What to do:
Answer these from the review of Halbrook's book:
(a) In what year was the book written?
(b) In which city is the "US vs. Emerson" case being debated?
(c) What kind of armed force did Plato believe should back an "enlightened dictatorship"?
::: Passage shown :::
Recently republished in large paperback by The Independent Institute, see also:
http://www.independent.org/tii/catalog/cat_TEMBA.html

Stephen Halbrook is the lead attorney in the Federal gun case "US vs. Emerson", currently being debated at the 5th Circuit in New Orleans.

In this 1984 work, Halbrook lays out the entire history of the Right to Keep and Bear Arms (RKBA) including the influences on the founders going back to Aristotle, then examines the actual intent of both the founders and the creators of the 13th and 14th amendments. It then examines the court history of the right since the US Civil War.

It's written for the layman, but contains the kind of extensive footnotes and references necessary to use it as "courtroom ammo" or a research tool to back trial actions, including a separate index of court cases. Written in 1984, it's far from obsolete - more recent scholarship from Judge Cummings in Texas in the original Emerson decision, and work by liberal law scholars Akhil Reed Amar and Lawrence Tribe have strengthened it's arguments to an extraordinary degree.

Used properly, it could be the core of what we need to turn the whole game around, especially when combined with Lott-style research and evidence.

A) The RKBA from ancient Greece to 1774.

Plato believed in an "enlightened dictatorship" backed by an elite, aristocratic armed force. The commoners weren't supposed to "have" to worry about politics. This is of course an oversimplification but not too extreme.
::: Given information :::
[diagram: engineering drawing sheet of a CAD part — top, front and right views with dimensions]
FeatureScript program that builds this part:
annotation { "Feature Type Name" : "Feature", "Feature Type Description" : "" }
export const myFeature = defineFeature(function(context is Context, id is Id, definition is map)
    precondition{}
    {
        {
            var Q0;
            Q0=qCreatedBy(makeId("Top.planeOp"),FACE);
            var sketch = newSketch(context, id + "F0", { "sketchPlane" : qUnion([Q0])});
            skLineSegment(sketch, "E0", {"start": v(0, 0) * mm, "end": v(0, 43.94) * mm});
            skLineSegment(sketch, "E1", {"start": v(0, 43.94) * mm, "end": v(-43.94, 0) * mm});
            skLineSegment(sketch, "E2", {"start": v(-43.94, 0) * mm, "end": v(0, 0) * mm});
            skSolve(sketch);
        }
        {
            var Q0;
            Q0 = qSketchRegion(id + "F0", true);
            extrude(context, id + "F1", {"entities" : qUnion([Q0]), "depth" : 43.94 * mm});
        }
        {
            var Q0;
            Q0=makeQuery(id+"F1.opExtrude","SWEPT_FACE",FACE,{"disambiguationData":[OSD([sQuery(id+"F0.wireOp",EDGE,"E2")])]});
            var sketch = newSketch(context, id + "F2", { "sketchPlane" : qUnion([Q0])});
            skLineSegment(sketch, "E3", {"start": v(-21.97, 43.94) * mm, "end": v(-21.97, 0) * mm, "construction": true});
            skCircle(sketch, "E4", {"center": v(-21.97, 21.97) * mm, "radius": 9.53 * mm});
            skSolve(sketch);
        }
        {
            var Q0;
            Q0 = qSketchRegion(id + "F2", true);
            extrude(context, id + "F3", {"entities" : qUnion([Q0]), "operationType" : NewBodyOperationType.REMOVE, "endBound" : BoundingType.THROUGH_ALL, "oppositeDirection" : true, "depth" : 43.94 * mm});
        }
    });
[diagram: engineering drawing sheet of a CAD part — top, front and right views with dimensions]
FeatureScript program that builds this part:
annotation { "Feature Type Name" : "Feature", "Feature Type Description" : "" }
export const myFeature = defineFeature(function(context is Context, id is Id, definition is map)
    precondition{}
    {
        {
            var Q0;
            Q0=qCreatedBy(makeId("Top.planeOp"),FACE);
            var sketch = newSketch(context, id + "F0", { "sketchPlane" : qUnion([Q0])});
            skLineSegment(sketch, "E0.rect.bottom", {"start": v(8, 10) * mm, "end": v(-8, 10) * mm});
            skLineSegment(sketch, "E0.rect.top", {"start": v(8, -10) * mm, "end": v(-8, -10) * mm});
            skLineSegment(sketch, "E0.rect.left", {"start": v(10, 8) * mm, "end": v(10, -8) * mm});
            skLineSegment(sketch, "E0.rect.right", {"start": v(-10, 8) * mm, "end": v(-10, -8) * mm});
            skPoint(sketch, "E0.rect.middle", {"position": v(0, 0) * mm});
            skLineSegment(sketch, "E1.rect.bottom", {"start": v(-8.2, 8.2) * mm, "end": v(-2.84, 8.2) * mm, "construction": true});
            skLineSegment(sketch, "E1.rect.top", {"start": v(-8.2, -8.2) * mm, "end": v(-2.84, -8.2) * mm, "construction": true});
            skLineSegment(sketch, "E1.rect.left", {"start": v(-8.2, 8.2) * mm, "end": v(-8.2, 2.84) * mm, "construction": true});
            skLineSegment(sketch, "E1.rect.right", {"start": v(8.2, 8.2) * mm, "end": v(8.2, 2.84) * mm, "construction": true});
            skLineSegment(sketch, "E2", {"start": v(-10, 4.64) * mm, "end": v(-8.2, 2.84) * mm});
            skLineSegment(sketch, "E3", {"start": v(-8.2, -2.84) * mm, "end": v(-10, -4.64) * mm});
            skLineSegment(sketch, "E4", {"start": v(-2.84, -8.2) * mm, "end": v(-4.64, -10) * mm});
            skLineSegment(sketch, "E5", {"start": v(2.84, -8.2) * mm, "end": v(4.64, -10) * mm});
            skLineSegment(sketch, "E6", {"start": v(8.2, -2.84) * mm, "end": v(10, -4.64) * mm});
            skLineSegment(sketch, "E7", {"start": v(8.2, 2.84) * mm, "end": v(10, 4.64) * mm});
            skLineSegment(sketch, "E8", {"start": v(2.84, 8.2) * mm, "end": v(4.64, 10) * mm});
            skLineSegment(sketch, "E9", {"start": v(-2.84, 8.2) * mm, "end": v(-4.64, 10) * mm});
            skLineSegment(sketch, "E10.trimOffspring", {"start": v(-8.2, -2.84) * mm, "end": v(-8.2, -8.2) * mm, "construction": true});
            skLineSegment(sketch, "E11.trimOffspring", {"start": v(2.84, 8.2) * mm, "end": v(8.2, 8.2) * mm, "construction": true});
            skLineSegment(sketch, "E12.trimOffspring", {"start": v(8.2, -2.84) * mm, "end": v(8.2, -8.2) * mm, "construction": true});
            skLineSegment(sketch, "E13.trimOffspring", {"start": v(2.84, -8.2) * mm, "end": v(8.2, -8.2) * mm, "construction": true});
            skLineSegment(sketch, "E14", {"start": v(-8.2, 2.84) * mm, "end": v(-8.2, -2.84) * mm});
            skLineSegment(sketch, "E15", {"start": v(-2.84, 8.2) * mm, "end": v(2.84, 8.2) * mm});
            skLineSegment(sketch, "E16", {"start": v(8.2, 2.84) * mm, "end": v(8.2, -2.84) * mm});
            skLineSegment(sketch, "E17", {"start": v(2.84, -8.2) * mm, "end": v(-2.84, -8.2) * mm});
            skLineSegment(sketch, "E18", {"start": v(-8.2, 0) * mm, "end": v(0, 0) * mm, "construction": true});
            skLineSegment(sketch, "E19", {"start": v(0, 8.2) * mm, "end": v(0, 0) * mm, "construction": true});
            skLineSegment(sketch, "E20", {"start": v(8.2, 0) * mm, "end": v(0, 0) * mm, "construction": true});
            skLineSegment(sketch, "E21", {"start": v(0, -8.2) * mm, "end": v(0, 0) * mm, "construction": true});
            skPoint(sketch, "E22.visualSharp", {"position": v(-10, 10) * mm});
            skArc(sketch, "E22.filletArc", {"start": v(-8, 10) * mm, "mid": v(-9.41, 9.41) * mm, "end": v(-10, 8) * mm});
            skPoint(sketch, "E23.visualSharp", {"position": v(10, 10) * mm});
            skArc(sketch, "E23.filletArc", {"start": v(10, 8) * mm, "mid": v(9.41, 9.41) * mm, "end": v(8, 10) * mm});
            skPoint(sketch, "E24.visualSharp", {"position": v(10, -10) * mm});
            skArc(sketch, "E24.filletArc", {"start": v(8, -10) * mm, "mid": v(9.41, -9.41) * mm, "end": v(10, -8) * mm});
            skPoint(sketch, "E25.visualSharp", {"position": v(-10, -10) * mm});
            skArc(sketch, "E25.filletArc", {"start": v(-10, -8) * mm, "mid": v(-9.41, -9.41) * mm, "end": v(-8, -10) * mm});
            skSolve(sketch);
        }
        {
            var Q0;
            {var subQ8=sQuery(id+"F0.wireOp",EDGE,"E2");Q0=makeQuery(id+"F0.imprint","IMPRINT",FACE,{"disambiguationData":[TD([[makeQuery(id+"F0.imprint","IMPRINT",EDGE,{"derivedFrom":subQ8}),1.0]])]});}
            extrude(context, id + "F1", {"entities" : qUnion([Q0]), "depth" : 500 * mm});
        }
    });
:::
Response to the exercise:
(a) 1984
(b) New Orleans
(c) An elite, aristocratic armed force